Standard Operating Procedure for Inspection and Handling of Polished Tablets
Purpose
The purpose of this Standard Operating Procedure (SOP) is to establish a standardized and meticulous method for the inspection and handling of polished tablets. The inspection step is a critical aspect of the pharmaceutical manufacturing process, as it ensures that the polished tablets meet the required quality standards and specifications before being released for packaging and distribution. By following this SOP, we can ensure that only tablets of the highest quality are further processed, enhancing customer satisfaction and upholding our commitment to delivering safe and effective pharmaceutical products.
Scope
This SOP applies to all personnel involved in the inspection and handling of polished tablets at [Pharmaceutical Company Name]. It covers tablets polished using various polishing equipment, including rotary tablet polishers and single-punch tablet polishers. The SOP outlines the step-by-step procedure to be followed and the necessary documentation to be maintained to ensure that the tablets are inspected accurately and handled appropriately throughout the process.
Responsibilities
The successful execution of this SOP requires clear responsibilities assigned to the following personnel:
- Quality Assurance Department: Responsible for developing, reviewing, and approving this SOP. They shall also conduct periodic audits to ensure compliance and the effectiveness of the
Procedure
The following step-by-step procedure must be followed for the Inspection and Handling of Polished Tablets:
- Preparation:
- Ensure that the polished tablets have undergone the required polishing process and are ready for inspection.
- Set up the inspection area in a well-lit, clean, and controlled environment to facilitate accurate inspections.
- Review the quality control specifications and criteria to be used during the inspection process.
- Tablet Inspection:
- Carefully handle the polished tablets to avoid any damage or contamination during the inspection process.
- Inspect the tablets visually for any defects, including cracks, chips, discolorations, or irregularities in shape.
- Verify the tablet dimensions and thickness to ensure they meet the specified requirements.
- If any tablets are found with defects or deviations, segregate them appropriately for further investigation.
- Sampling:
- Conduct a representative sampling of the polished tablets to ensure a thorough inspection of the entire batch.
- Ensure that the sampling procedure follows the company’s sampling plan and is documented accordingly.

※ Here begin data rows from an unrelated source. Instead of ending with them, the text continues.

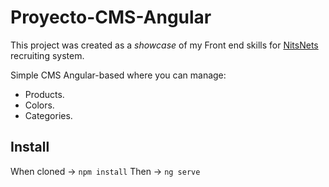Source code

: # Proyecto-CMS-Angular
This project was created as a _showcase_ of my Front end skills for [NitsNets](https://nitsnets.com/en) recruiting system.

Simple CMS Angular-based where you can manage:
- Products.
- Colors.
- Categories.

## Install
When cloned -> `npm install`
Then -> `ng serve` 
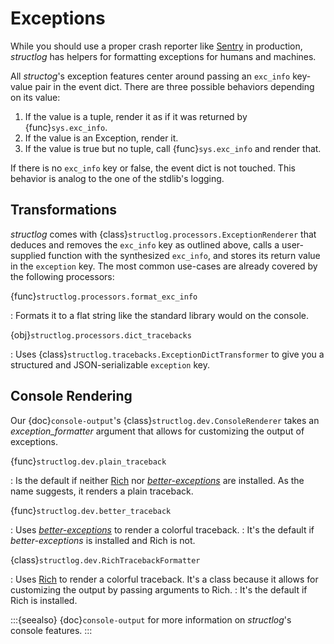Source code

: # Exceptions

While you should use a proper crash reporter like [Sentry](https://sentry.io) in production, *structlog* has helpers for formatting exceptions for humans and machines.

All *structog*'s exception features center around passing an `exc_info` key-value pair in the event dict.
There are three possible behaviors depending on its value:

1. If the value is a tuple, render it as if it was returned by {func}`sys.exc_info`.
2. If the value is an Exception, render it.
3. If the value is true but no tuple, call {func}`sys.exc_info` and render that.

If there is no `exc_info` key or false, the event dict is not touched.
This behavior is analog to the one of the stdlib's logging.


## Transformations

*structlog* comes with {class}`structlog.processors.ExceptionRenderer` that deduces and removes the `exc_info` key as outlined above, calls a user-supplied function with the synthesized `exc_info`, and stores its return value in the `exception` key.
The most common use-cases are already covered by the following processors:

{func}`structlog.processors.format_exc_info`

: Formats it to a flat string like the standard library would on the console.

{obj}`structlog.processors.dict_tracebacks`

: Uses {class}`structlog.tracebacks.ExceptionDictTransformer` to give you a structured and JSON-serializable `exception` key.


## Console Rendering

Our {doc}`console-output`'s {class}`structlog.dev.ConsoleRenderer` takes an *exception_formatter* argument that allows for customizing the output of exceptions.

{func}`structlog.dev.plain_traceback`

: Is the default if neither [Rich] nor [*better-exceptions*] are installed.
  As the name suggests, it renders a plain traceback.

{func}`structlog.dev.better_traceback`

: Uses [*better-exceptions*] to render a colorful traceback.
: It's the default if *better-exceptions* is installed and Rich is not.

{class}`structlog.dev.RichTracebackFormatter`

: Uses [Rich] to render a colorful traceback.
  It's a class because it allows for customizing the output by passing arguments to Rich.
: It's the default if Rich is installed.

:::{seealso}
{doc}`console-output` for more information on *structlog*'s console features.
:::

[*better-exceptions*]: https://github.com/qix-/better-exceptions
[Rich]: https://github.com/Textualize/rich
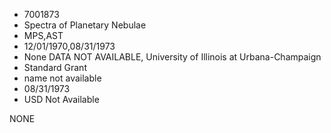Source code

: * 7001873
* Spectra of Planetary Nebulae
* MPS,AST
* 12/01/1970,08/31/1973
* None   DATA NOT AVAILABLE, University of Illinois at Urbana-Champaign
* Standard Grant
*   name not available
* 08/31/1973
* USD Not Available

NONE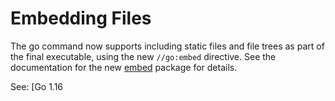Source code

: # Embedding Files

The go command now supports including static files and file trees as part of the final executable, using the new `//go:embed` directive. See the documentation for the new [embed](https://tip.golang.org/pkg/embed/) package for details.

See: [Go 1.16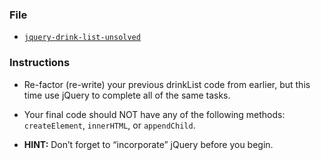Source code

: ### File

* [`jquery-drink-list-unsolved`](Unsolved/jquery-drink-list-unsolved.html)

### Instructions

* Re-factor (re-write) your previous drinkList code from earlier, but this time use jQuery to complete all of the same tasks.

* Your final code should NOT have any of the following methods: `createElement`, `innerHTML`, or `appendChild`.

* **HINT:** Don’t forget to “incorporate” jQuery before you begin.

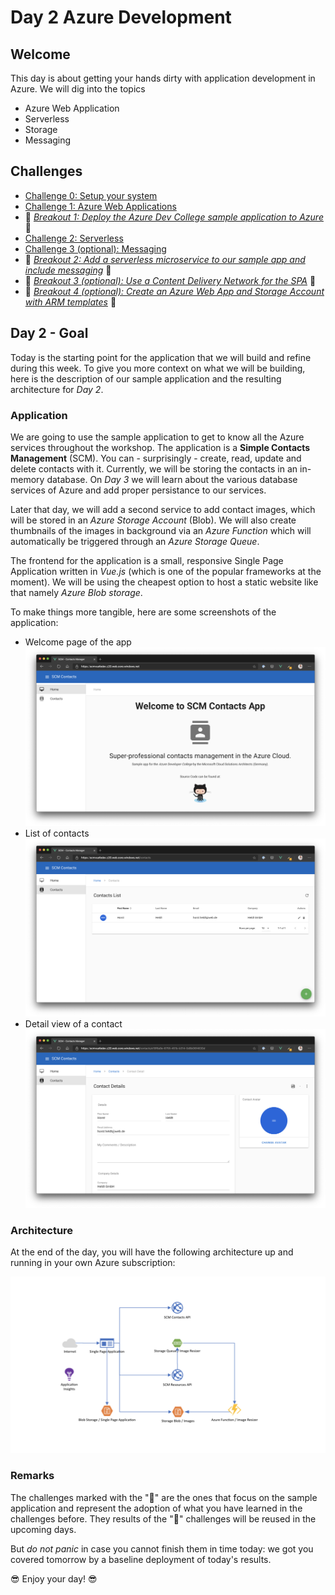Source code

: # Day 2 Azure Development

## Welcome

This day is about getting your hands dirty with application development in Azure. We will dig into the topics

- Azure Web Application
- Serverless
- Storage
- Messaging

## Challenges

- [Challenge 0:  Setup your system](challenges/00-challenge-setup.md)
- [Challenge 1: Azure Web Applications](challenges/01-challenge-appservice.md)
- 💎 *[Breakout 1: Deploy the Azure Dev College sample application to Azure](challenges/02-challenge-bo-1.md)* 💎
- [Challenge 2: Serverless](challenges/03-challenge-serverless.md)
- [Challenge 3 (optional): Messaging](challenges/04-challenge-messaging.md)
- 💎 *[Breakout 2: Add a serverless microservice to our sample app and include messaging](challenges/05-challenge-bo-2.md)* 💎
- 💎 *[Breakout 3 (optional): Use a Content Delivery Network for the SPA](challenges/06-challenge-bo-3.md)* 💎
- 💎 *[Breakout 4 (optional): Create an Azure Web App and Storage Account with ARM templates](challenges/07-challenge-bo-4.md)* 💎

## Day 2 - Goal

Today is the starting point for the application that we will build and refine during this week. To give you more context on what we will be building, here is the description of our sample application and the resulting architecture for *Day 2*.

### Application

We are going to use the sample application to get to know all the Azure services throughout the workshop. The application is a **Simple Contacts Management** (SCM). You can - surprisingly - create, read, update and delete contacts with it. Currently, we will be storing the contacts in an in-memory database. On *Day 3* we will learn about the various database services of Azure and add proper persistance to our services.

Later that day, we will add a second service to add contact images, which will be stored in an *Azure Storage Account* (Blob). We will also create thumbnails of the images in background via an *Azure Function* which will automatically be triggered through an *Azure Storage Queue*.

The frontend for the application is a small, responsive Single Page Application written in *Vue.js* (which is one of the popular frameworks at the moment). We will be using the cheapest option to host a static website like that namely *Azure Blob storage*.

To make things more tangible, here are some screenshots of the application:

- Welcome page of the app
  ![day2_1](./images/day2_goal1.png "day2_1")
- List of contacts
  ![day2_2](./images/day2_goal2.png "day2_2")
- Detail view of a contact
  ![day2_3](./images/day2_goal3.png "day2_3")

### Architecture

At the end of the day, you will have the following architecture up and running in your own Azure subscription:

![architecture](./images/architecture_day2.png "architecture")

### Remarks

The challenges marked with the "💎" are the ones that focus on the sample application and represent the adoption of what you have learned in the challenges before. They results of the "💎" challenges will be reused in the upcoming days.

But *do not panic* in case you cannot finish them in time today: we got you covered tomorrow by a baseline deployment of today's results.

😎 Enjoy your day! 😎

- Inspect each sampled tablet meticulously, recording the inspection results accurately.
- Inspection Approval:
- Review the inspection results to ensure that all quality standards and specifications have been met.

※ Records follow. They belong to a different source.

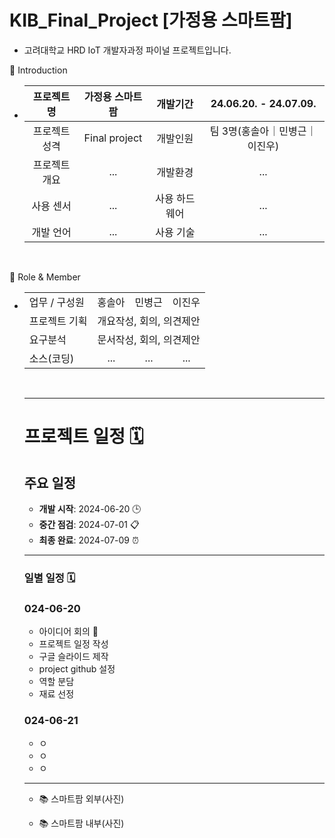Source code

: # KIB_Final_Project [가정용 스마트팜]

- 고려대학교 HRD IoT 개발자과정 파이널 프로젝트입니다.

👋 Introduction

- |프로젝트 명|가정용 스마트 팜|개발기간|24.06.20. - 24.07.09.|
  |:---:|:---:|:---:|:---:|
  |프로젝트 성격|Final project|개발인원|팀 3명(홍솔아｜민병근｜이진우)|
  |프로젝트 개요|...|개발환경 |...|
  |사용 센서|...|사용 하드웨어|...|
  |개발 언어|...|사용 기술|...|
 
<br/>

📑 Role & Member

- <table style="border: 2px;">
  <tr>
    <td> 업무 / 구성원 </td>
    <td> 홍솔아 </td>
    <td> 민병근 </td>
    <td> 이진우 </td>
  </tr><tr>
    <td> 프로젝트 기획 </td>
    <td colspan="3"> 개요작성, 회의, 의견제안 </td>
  </tr><tr>
    <td>요구분석 </td>
    <td colspan="3"> 문서작성, 회의, 의견제안 </td>
  </tr><tr>
    <td> 소스(코딩) </td>
    <td>　... </td>
    <td>　... </td>
    <td>　... </td>
  </tr>
</table>
<br/>

-------------------
# 프로젝트 일정 🗓️
## 주요 일정 

- **개발 시작**: 2024-06-20 🕒
- **중간 점검**: 2024-07-01 📋
- **최종 완료**: 2024-07-09 ⏰
--------------------
### 일별 일정 🗓️
### 024-06-20
- 아이디어 회의 🤔
- 프로젝트 일정 작성
- 구글 슬라이드 제작
- project github 설정
- 역할 분담
- 재료 선정

### 024-06-21
- ㅇ
- ㅇ
- ㅇ


----------------------------
- 📚 스마트팜 외부(사진)

- 📚 스마트팜 내부(사진)
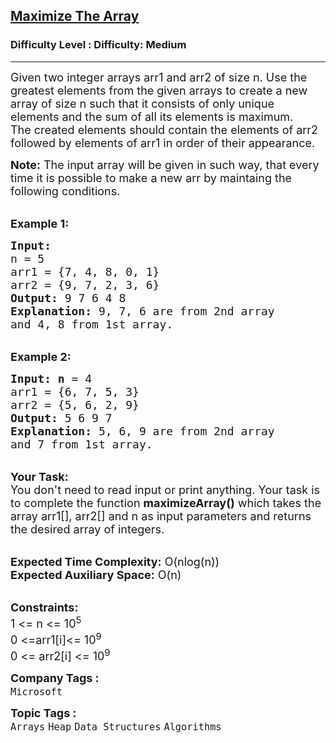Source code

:<h2><a href="https://www.geeksforgeeks.org/problems/maximize-the-array3340/1?page=1&category=Heap&sortBy=difficulty">Maximize The Array</a></h2><h3>Difficulty Level : Difficulty: Medium</h3><hr><div class="problems_problem_content__Xm_eO"><p><span style="font-size: 18px;">Given two integer arrays arr1 and arr2 of size n. Use the greatest elements from the given arrays to create a new array of size n such that it consists of only unique elements and the sum of all its elements is maximum.<br>The created elements should contain the elements of arr2 followed by elements of arr1 in order of their appearance.</span></p>
<p><span style="font-size: 18px;"><strong>Note:</strong> The input array will be given in such way, that every time it is possible to make a new arr by maintaing the following conditions.</span></p>
<p><br><span style="font-size: 18px;"><strong>Example 1:</strong></span></p>
<pre><span style="font-size: 18px;"><strong>Input:
</strong>n = 5
arr1 = {7, 4, 8, 0, 1}
arr2 = {9, 7, 2, 3, 6}
<strong>Output: </strong>9 7 6 4 8
<strong>Explanation:</strong> 9, 7, 6 are from 2nd array
and 4, 8 from 1st array.</span></pre>
<p><br><span style="font-size: 18px;"><strong>Example 2:</strong></span></p>
<pre><span style="font-size: 18px;"><strong>Input: n</strong> = 4
arr1 = {6, 7, 5, 3}
arr2 = {5, 6, 2, 9} 
<strong>Output:</strong> 5 6 9 7 
<strong>Explanation:</strong> 5, 6, 9 are from 2nd array
and 7 from 1st array.</span></pre>
<p><br><span style="font-size: 18px;"><strong>Your Task: </strong><br>You don't need to read input or print anything. Your task is to complete the function <strong>maximizeArray()</strong> which takes the array arr1[], arr2[] and n as input parameters and returns the desired array of integers.</span></p>
<p><br><span style="font-size: 18px;"><strong>Expected Time Complexity:</strong> O(nlog(n))<br><strong>Expected Auxiliary Space:</strong> O(n)</span></p>
<p><br><span style="font-size: 18px;"><strong>Constraints:</strong><br>1 &lt;= n &lt;= 10<sup>5</sup><br>0 &lt;=arr1[i]&lt;= 10<sup>9</sup><br>0 &lt;= arr2[i] &lt;= 10<sup>9</sup></span></p></div><p><span style=font-size:18px><strong>Company Tags : </strong><br><code>Microsoft</code>&nbsp;<br><p><span style=font-size:18px><strong>Topic Tags : </strong><br><code>Arrays</code>&nbsp;<code>Heap</code>&nbsp;<code>Data Structures</code>&nbsp;<code>Algorithms</code>&nbsp;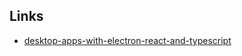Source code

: ## Links

- [desktop-apps-with-electron-react-and-typescript](https://www.freecodecamp.org/news/create-desktop-apps-with-electron-react-and-typescript/)
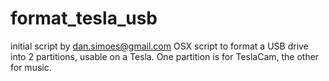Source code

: # format_tesla_usb
initial script by dan.simoes@gmail.com
OSX script to format a USB drive into 2 partitions, usable on a Tesla.
One partition is for TeslaCam, the other for music.
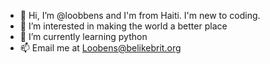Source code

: - 👋 Hi, I’m @loobbens and I'm from Haiti. I'm new to coding.
- 👀 I’m interested in making the world a better place
- 🌱 I’m currently learning python
- 📫 Email me at Loobens@belikebrit.org

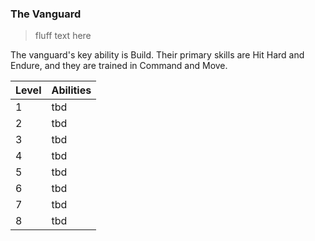 ### The Vanguard

> fluff text here

The vanguard's key ability is Build. Their primary skills are Hit Hard and Endure, and they are trained in Command and Move.

| Level | Abilities |
| ----- | --------- |
| 1 | tbd |
| 2 | tbd |
| 3 | tbd |
| 4 | tbd |
| 5 | tbd |
| 6 | tbd |
| 7 | tbd |
| 8 | tbd |
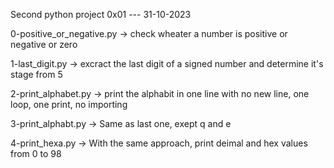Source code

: Second python project 0x01 --- 31-10-2023


0-positive_or_negative.py -> check wheater a number is positive or negative or zero


1-last_digit.py -> excract the last digit of a signed number and determine it's stage from 5


2-print_alphabet.py -> print the alphabit in one line with no new line, one loop, one print, no importing


3-print_alphabt.py -> Same as last one, exept q and e


4-print_hexa.py -> With the same approach, print deimal and hex values from 0 to 98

- If the inspection results meet the required criteria, approve the batch for further processing and packaging.
- Document the inspection approval and ensure proper record-keeping of all inspection data.
- Handling and Storage:
- Handle the approved polished tablets with care to prevent any damage or contamination.
- Transfer the approved tablets to the designated packaging area for further processing.

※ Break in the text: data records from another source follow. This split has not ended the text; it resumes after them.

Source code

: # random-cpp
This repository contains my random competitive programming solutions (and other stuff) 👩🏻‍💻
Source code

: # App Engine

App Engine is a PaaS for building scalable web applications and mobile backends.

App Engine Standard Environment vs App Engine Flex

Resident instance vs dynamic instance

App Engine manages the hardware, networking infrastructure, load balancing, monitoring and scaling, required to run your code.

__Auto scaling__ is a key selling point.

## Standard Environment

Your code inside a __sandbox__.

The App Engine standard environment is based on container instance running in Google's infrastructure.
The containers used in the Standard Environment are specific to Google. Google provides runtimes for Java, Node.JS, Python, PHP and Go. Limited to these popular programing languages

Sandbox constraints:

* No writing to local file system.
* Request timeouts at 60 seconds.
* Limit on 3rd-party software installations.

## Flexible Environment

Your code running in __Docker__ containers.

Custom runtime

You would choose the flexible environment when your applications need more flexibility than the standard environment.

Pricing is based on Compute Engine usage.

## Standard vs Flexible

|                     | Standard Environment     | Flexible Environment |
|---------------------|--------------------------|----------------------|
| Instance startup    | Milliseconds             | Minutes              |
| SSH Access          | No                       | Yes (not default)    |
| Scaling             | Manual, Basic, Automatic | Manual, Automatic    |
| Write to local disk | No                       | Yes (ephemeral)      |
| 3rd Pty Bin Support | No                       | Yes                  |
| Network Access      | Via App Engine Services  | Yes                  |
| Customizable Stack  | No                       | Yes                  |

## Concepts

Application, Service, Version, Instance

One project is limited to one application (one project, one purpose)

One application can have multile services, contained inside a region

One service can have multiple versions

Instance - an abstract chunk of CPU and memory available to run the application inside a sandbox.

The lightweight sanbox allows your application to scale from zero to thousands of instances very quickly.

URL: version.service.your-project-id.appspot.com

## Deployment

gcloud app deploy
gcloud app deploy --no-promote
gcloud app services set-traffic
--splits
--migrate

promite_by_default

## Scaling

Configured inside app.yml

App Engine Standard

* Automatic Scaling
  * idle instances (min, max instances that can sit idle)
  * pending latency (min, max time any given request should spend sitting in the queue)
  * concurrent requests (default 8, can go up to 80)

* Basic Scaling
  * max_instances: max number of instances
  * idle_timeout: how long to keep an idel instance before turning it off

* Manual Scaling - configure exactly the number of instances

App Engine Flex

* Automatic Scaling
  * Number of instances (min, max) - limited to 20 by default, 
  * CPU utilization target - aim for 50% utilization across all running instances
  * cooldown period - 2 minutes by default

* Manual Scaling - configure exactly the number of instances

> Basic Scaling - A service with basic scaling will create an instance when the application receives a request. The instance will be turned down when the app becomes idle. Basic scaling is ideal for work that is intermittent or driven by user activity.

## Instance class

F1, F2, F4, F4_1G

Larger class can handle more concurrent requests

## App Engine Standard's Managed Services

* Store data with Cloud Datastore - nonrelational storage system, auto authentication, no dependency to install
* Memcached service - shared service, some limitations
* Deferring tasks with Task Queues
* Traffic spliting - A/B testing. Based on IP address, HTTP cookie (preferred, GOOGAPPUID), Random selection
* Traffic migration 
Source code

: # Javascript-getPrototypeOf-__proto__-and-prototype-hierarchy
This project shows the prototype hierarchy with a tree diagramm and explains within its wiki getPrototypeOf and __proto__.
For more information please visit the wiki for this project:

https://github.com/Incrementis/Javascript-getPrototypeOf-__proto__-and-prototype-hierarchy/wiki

- Store any rejected tablets in appropriate containers, clearly labeled for further investigation or disposal.
Abbreviations
No abbreviations are used in this SOP.
Documents
The following documents are referenced in this SOP:
- Quality Control Specifications and Criteria
- Sampling Plan
- Inspection Records
Reference
No external references are used in this SOP.
SOP Version
This is version 1.0 of the SOP for Inspection and Handling of Polished Tablets, issued on [Date of Issue].